Дайсон был не из тех людей, которые в подобных обстоятельствах застывают в нерешительности. Он мгновенно осознал, что стоит у порога приключений, и напомнил себе, что мужчины из рода Дайсонов всегда отвечали на зов дамы. Он собрался было спокойно, с должным уважением к чести леди, войти в ее комнату, но тут тихий и четкий голос велел ему:
– Ступайте вниз, откройте входную дверь и погромче ею хлопните. А потом возвращайтесь ко мне – и, ради всего святого, ступайте бесшумно.
Дайсон подчинился не без колебаний, поскольку боялся встретить домохозяйку или горничную на обратном пути. Он ступал мягко, словно кот, и внушал себе – пусть даже каждая половица под ним громко скрипела, – что остался незамеченным; дверь на лестничном пролете широко распахнулась, и литератор, очутившись в гостиной незнакомки, неуклюже поклонился.
– Сэр, прошу вас, садитесь. Лучше в это кресло; покойный муж домохозяйки его любил. Я бы предложила вам закурить, но запах выдаст меня. Я знаю, мои поступки должны казаться вам странными; однако я видела, как вы пришли этим вечером, и подумала, что вы не откажетесь помочь женщине, которая столь несчастна, как я.
Мистер Дайсон робко взглянул на молодую леди перед ним. Она была в глубоком трауре, но симпатичное улыбчивое личико и чарующие карие глаза плохо сочетались с тяжелой одеждой и плесневеющим крепом.
– Мадам, – галантно сказал Дайсон, – чутье вас не обмануло.
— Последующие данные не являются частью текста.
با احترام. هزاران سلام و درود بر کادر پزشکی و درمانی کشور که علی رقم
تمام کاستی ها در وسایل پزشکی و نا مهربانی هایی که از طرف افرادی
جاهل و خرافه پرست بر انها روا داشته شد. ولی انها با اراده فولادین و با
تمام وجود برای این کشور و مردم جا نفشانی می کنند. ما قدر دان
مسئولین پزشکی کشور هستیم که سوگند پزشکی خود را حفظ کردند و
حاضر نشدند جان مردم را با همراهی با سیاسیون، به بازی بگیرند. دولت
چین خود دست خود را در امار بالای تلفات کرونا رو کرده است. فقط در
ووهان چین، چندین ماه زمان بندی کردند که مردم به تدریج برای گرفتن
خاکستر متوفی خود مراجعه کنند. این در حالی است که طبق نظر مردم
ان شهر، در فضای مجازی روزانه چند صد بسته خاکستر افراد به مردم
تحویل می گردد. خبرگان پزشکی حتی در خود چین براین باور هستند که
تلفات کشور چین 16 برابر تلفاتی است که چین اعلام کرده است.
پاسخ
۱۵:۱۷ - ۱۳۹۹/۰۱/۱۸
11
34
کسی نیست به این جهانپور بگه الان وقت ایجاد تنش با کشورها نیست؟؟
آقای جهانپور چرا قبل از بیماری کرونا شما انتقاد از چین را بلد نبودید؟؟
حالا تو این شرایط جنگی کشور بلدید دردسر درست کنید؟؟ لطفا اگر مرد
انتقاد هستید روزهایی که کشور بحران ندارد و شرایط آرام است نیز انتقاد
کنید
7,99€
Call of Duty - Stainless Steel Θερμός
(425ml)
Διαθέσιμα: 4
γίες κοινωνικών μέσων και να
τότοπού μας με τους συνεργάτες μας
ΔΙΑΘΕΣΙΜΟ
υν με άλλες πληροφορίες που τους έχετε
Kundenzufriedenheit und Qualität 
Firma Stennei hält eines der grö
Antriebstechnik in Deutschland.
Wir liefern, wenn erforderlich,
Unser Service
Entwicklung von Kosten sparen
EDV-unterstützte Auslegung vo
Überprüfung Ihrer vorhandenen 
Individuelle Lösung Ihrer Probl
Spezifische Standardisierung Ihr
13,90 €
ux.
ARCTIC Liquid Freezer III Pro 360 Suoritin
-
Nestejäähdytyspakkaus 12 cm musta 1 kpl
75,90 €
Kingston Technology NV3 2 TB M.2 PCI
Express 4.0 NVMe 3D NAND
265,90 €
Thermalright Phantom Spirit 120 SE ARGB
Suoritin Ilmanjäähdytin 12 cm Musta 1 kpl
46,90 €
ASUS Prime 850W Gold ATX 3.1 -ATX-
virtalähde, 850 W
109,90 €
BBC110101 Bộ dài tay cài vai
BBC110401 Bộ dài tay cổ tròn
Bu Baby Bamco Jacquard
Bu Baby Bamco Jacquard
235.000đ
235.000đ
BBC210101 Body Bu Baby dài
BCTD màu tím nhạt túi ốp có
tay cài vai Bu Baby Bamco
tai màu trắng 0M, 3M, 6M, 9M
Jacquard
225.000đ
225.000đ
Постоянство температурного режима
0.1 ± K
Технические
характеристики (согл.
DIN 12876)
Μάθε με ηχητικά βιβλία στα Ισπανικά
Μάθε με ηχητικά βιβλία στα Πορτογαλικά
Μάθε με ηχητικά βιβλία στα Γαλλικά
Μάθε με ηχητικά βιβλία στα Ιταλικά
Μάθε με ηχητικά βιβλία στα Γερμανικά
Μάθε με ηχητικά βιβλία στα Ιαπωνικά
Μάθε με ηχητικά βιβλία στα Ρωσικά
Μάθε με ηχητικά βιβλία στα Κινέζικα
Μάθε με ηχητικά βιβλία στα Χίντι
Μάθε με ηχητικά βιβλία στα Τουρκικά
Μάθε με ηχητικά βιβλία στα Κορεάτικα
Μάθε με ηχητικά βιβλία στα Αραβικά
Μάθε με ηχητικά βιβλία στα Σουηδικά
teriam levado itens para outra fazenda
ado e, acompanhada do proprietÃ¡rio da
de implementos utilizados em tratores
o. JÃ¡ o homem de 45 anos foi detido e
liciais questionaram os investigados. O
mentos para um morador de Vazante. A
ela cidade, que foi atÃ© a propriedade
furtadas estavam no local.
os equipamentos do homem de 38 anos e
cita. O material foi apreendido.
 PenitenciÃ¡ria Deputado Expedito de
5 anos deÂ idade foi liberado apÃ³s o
С вашего позволения, не будем тревожиться из-за социальных условностей; джентльмен с рыцарственным характером в подобных мелочах не разбирается. Надеюсь, мне выпадет честь служить вам.
– Вы очень добры ко мне, но я знала, что так будет. Увы! Сэр, у меня имеется жизненный опыт, и я редко ошибаюсь. И все же люди слишком часто бывают подлыми, и нам свойственно ошибаться, посему я трепетала, решившись на этот шаг и понимая, что в отчаянии могу себя погубить.